Scenario 3. A U.S. citizen dies in your consular district and his remains are shipped back to the United States. While the remains are in transit to the United States, you get a phone call from the funeral director in the hometown saying he misplaced the contact information relating to the next-of-kin and asks that you provide it.
If so, should you? Yes.
A. Can you provide information? Yes, you may provide the information. Information retrieved from the decedent’s records is not subject to Privacy Act protection. It may not be protected if there is not a file in the name (or under some other identifier) of the next of kin, but even if it is, there is a routine use for Overseas Citizens Records for disclosures to “funeral homes in connection with the death abroad of citizens of the United States.” (State-05) You should provide the information unless you have reason to believe that the caller has not already been hired by the next-of-kin.
B. Should you provide the information? Yes, of course.
7 FAM 200.
Scenario 4. Waiting at your post when you arrive one morning is a 15-year old U.S. citizen (minor) who wants your help. He confides that he has run away from home. He wants to go back to the United States (and has sufficient funds) but wants your help in arranging travel. He wants to “slip back” into the United States without telling his parents though he “promises” he will contact them when he gets back.
Should you comply with the minor’s request?
What if he says, “Don’t tell my parents that I’ve been traveling with my girlfriend.” Can/should you comply?
A. Can you comply with the minor’s request? Cases involving minors can present some difficulties, in part, because “the law” (primarily court decisions) continues to evolve in this area. In general, however, the younger a minor, the more information can and should be disclosed to a parent. In the example above, the parents may be very worried about their child and, at the very least, they should be contacted immediately to be assured that the minor has been located and is safe. Moreover, they may well have filed a missing person report with local police who may be diligently searching “in all the wrong places.” Again, in such a case the first option would be to strongly encourage the minor to contact his parents offering to facilitate the call, and perhaps, confirming yourself that the information has been conveyed.
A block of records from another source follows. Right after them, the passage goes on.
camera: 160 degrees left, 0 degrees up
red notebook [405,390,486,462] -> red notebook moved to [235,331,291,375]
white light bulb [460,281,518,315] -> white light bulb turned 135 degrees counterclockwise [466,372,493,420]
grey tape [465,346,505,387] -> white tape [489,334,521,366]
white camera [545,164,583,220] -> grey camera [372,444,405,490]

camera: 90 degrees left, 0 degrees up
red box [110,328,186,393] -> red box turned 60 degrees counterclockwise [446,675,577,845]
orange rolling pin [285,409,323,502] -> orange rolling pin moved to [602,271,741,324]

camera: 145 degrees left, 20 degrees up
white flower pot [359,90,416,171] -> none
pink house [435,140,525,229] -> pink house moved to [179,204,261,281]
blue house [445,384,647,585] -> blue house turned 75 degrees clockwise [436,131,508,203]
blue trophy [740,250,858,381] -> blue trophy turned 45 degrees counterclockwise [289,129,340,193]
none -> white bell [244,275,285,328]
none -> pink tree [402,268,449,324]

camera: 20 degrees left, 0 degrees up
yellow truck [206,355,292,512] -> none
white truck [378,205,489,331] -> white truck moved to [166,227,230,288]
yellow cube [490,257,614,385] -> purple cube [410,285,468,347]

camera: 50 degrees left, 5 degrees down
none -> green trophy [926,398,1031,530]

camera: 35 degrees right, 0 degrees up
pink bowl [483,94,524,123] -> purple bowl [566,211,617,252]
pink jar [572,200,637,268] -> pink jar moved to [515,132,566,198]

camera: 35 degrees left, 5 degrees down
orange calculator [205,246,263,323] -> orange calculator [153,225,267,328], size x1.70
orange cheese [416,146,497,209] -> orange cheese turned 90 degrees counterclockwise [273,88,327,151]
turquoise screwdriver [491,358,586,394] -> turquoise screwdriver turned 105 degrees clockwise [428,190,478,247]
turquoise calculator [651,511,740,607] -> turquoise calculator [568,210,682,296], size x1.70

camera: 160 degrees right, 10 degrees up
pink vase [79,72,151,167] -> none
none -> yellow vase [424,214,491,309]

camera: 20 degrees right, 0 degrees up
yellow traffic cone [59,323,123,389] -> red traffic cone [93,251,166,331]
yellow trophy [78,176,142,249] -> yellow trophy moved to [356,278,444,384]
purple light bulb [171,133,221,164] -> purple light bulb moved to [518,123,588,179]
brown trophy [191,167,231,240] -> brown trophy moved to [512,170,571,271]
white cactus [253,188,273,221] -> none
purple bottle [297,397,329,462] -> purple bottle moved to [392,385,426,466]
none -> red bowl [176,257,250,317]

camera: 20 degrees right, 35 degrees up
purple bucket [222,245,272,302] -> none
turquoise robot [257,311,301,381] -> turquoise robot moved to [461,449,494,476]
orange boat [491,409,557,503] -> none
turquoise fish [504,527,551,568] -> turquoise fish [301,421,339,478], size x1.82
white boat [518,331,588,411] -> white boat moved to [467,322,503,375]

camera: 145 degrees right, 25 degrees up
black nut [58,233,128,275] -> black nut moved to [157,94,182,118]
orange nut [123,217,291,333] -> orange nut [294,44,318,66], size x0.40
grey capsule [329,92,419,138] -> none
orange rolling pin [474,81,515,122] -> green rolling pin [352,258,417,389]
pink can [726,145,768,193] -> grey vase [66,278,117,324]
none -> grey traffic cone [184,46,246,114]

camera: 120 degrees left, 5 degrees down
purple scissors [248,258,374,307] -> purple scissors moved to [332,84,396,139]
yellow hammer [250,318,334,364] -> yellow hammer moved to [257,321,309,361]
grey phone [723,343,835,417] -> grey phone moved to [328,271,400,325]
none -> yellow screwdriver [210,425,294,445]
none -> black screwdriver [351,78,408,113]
B. Should you comply? This aspect demonstrates some of the complexities in this area of dealing with minors. The considerations applicable to advising parents of the minor child’s whereabouts and safety do not necessarily apply to all the details, which in any event the consular officer may not have independent confirmation of. Certainly, there is no obligation to convey to 3rd parties, even parents, all known or suspected facts. When in doubt, contact CA/OCS/ACS, CA/OCS/CI or CA/OCS/L (Ask-OCS-L@state.gov) as appropriate.
REFERENCE: 7 FAM 061 e – Minors and Privacy; 7 FAM 1760 Runaways; 7 FAM 1780 Behavior Modification Facilities; 7 FAM 1720 Child Abuse and Neglect; 7 FAM 1730 Child Exploitation; 7 FAM 1740 Forced Marriage of Minors; 7 FAM 1770 Return of Children.
Scenario 5. The host government is on the phone. They have picked up a person bearing a U.S. passport and they suspect photo substitution in the passport. They are asking you to provide information about whether the passport number can be verified and whether it was reported lost or stolen. You check PIERS and CLASP and those automated records confirm the issuance of the passport and the fact that the person to whom it was issued reported it stolen.
Confirm that the passport was issued and reported stolen?
Request a written (faxed) request from the host government and then confirm that the passport was issued and reported stolen?
Direct the inquiry to the Department (CA/PPT/S/TO/RS). (See Passport Information for Criminal Law Enforcement Officers on the CA Internet home page.)
ANSWER: You may confirm that the passport was issued and reported stolen after you receive a written (faxed) request from the host government citing the reason for the request. You should not release any written record from PIERS or CLASP without authorization from CA/PPT/S/TO/RS. You may not testify or provide written statements for use in foreign proceedings without specific authorization from the Department (CA/OCS/L; L/CA; L/DL).